### ASSIGNED TASK
After locating "Stemel/Kathy Kwait. |" in the listing below, copy that line and each one after it exactly, ending with the line that has "Owner:Annette Lewis. |".

BEGIN

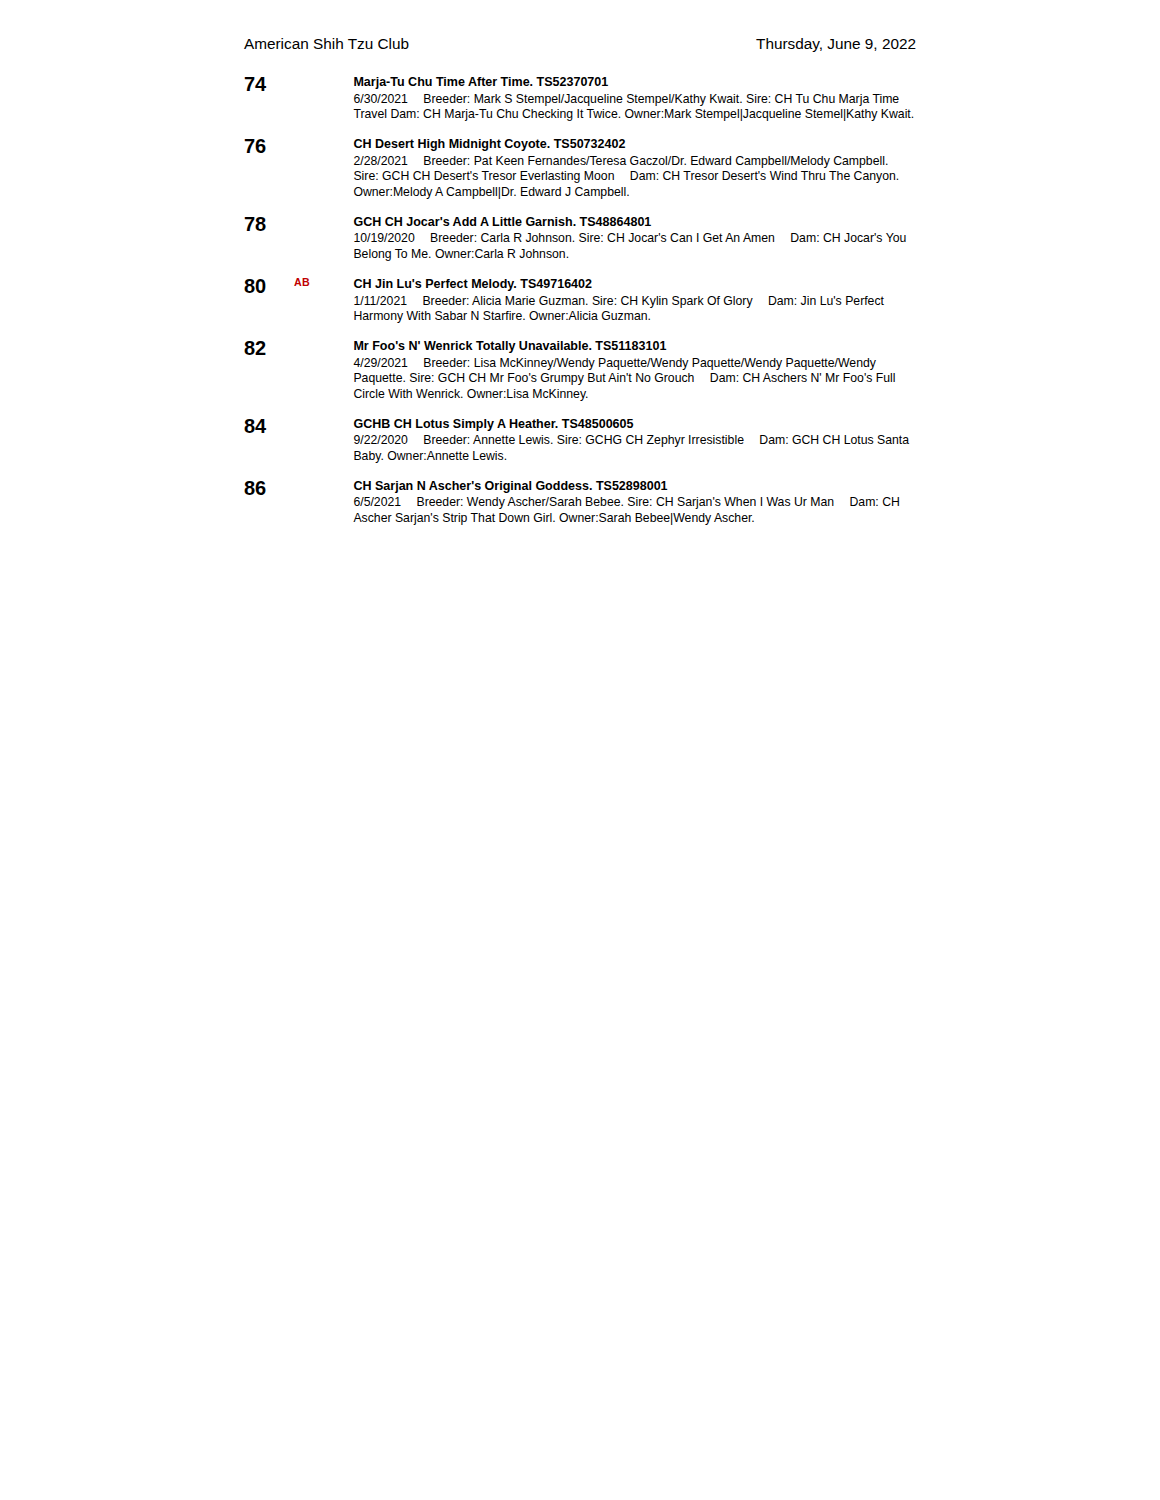American Shih Tzu Club
Thursday, June 9, 2022
| 74 | | Marja-Tu Chu Time After Time. TS52370701 6/30/2021 Breeder: Mark S Stempel/Jacqueline Stempel/Kathy Kwait. Sire: CH Tu Chu Marja Time Travel Dam: CH Marja-Tu Chu Checking It Twice. Owner:Mark Stempel/Jacqueline Stemel/Kathy Kwait. |
| 76 | | CH Desert High Midnight Coyote. TS50732402 2/28/2021 Breeder: Pat Keen Fernandes/Teresa Gaczol/Dr. Edward Campbell/Melody Campbell. Sire: GCH CH Desert's Tresor Everlasting Moon Dam: CH Tresor Desert's Wind Thru The Canyon. Owner:Melody A Campbell/Dr. Edward J Campbell. |
| 78 | | GCH CH Jocar's Add A Little Garnish. TS48864801 10/19/2020 Breeder: Carla R Johnson. Sire: CH Jocar's Can I Get An Amen Dam: CH Jocar's You Belong To Me. Owner:Carla R Johnson. |
| 80 | AB | CH Jin Lu's Perfect Melody. TS49716402 1/11/2021 Breeder: Alicia Marie Guzman. Sire: CH Kylin Spark Of Glory Dam: Jin Lu's Perfect Harmony With Sabar N Starfire. Owner:Alicia Guzman. |
| 82 | | Mr Foo's N' Wenrick Totally Unavailable. TS51183101 4/29/2021 Breeder: Lisa McKinney/Wendy Paquette/Wendy Paquette/Wendy Paquette/Wendy Paquette. Sire: GCH CH Mr Foo's Grumpy But Ain't No Grouch Dam: CH Aschers N' Mr Foo's Full Circle With Wenrick. Owner:Lisa McKinney. |
| 84 | | GCHB CH Lotus Simply A Heather. TS48500605 9/22/2020 Breeder: Annette Lewis. Sire: GCHG CH Zephyr Irresistible Dam: GCH CH Lotus Santa Baby. Owner:Annette Lewis. |
| 86 | | CH Sarjan N Ascher's Original Goddess. TS52898001 6/5/2021 Breeder: Wendy Ascher/Sarah Bebee. Sire: CH Sarjan's When I Was Ur Man Dam: CH Ascher Sarjan's Strip That Down Girl. Owner:Sarah Bebee/Wendy Ascher. |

END

### FINISHED EXERCISE
| 74 | | Marja-Tu Chu Time After Time. TS52370701 6/30/2021 Breeder: Mark S Stempel/Jacqueline Stempel/Kathy Kwait. Sire: CH Tu Chu Marja Time Travel Dam: CH Marja-Tu Chu Checking It Twice. Owner:Mark Stempel/Jacqueline Stemel/Kathy Kwait. |
| 76 | | CH Desert High Midnight Coyote. TS50732402 2/28/2021 Breeder: Pat Keen Fernandes/Teresa Gaczol/Dr. Edward Campbell/Melody Campbell. Sire: GCH CH Desert's Tresor Everlasting Moon Dam: CH Tresor Desert's Wind Thru The Canyon. Owner:Melody A Campbell/Dr. Edward J Campbell. |
| 78 | | GCH CH Jocar's Add A Little Garnish. TS48864801 10/19/2020 Breeder: Carla R Johnson. Sire: CH Jocar's Can I Get An Amen Dam: CH Jocar's You Belong To Me. Owner:Carla R Johnson. |
| 80 | AB | CH Jin Lu's Perfect Melody. TS49716402 1/11/2021 Breeder: Alicia Marie Guzman. Sire: CH Kylin Spark Of Glory Dam: Jin Lu's Perfect Harmony With Sabar N Starfire. Owner:Alicia Guzman. |
| 82 | | Mr Foo's N' Wenrick Totally Unavailable. TS51183101 4/29/2021 Breeder: Lisa McKinney/Wendy Paquette/Wendy Paquette/Wendy Paquette/Wendy Paquette. Sire: GCH CH Mr Foo's Grumpy But Ain't No Grouch Dam: CH Aschers N' Mr Foo's Full Circle With Wenrick. Owner:Lisa McKinney. |
| 84 | | GCHB CH Lotus Simply A Heather. TS48500605 9/22/2020 Breeder: Annette Lewis. Sire: GCHG CH Zephyr Irresistible Dam: GCH CH Lotus Santa Baby. Owner:Annette Lewis. |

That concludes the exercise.